### [WHAT YOU NEED TO DO]
Return each of the entries below precisely, with no pictures in the result.
** INFORMATION SHOWN follows **
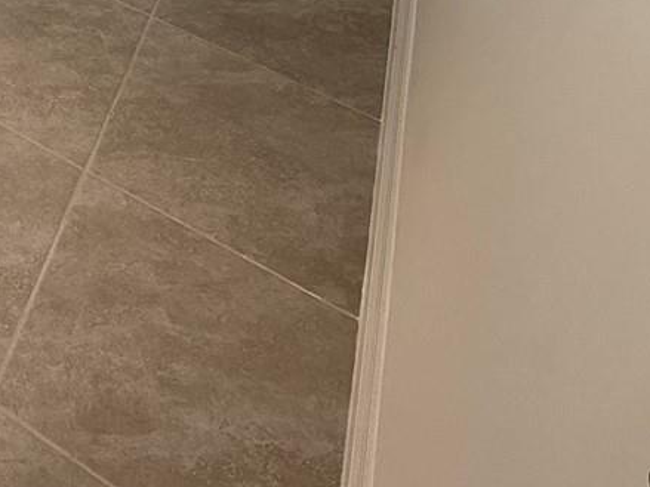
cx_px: -243
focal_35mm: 51
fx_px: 957
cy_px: -283
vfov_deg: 22.3
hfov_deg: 28.8
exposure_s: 1/120
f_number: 2.2
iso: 160
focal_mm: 2.22
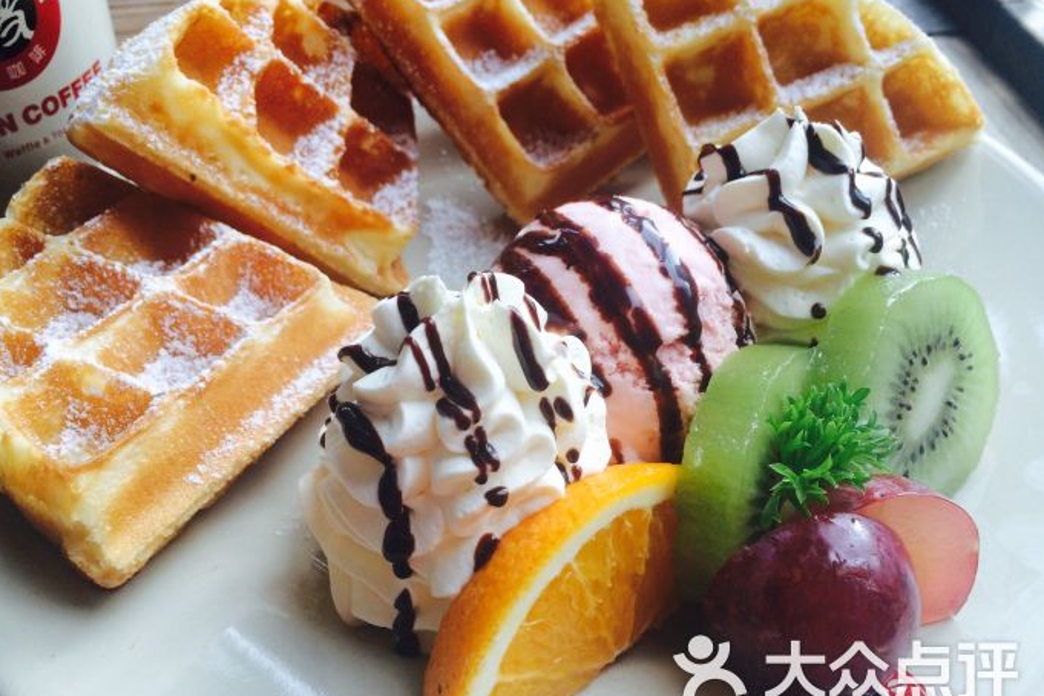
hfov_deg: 60.3
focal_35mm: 31
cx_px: 521
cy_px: 349
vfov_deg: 42.3
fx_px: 899
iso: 64
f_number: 2.2
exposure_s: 1/120
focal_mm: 4.15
** End of INFORMATION SHOWN **
### [WRITTEN REPLY]
cx_px: -243
focal_35mm: 51
fx_px: 957
cy_px: -283
vfov_deg: 22.3
hfov_deg: 28.8
exposure_s: 1/120
f_number: 2.2
iso: 160
focal_mm: 2.22
hfov_deg: 60.3
focal_35mm: 31
cx_px: 521
cy_px: 349
vfov_deg: 42.3
fx_px: 899
iso: 64
f_number: 2.2
exposure_s: 1/120
focal_mm: 4.15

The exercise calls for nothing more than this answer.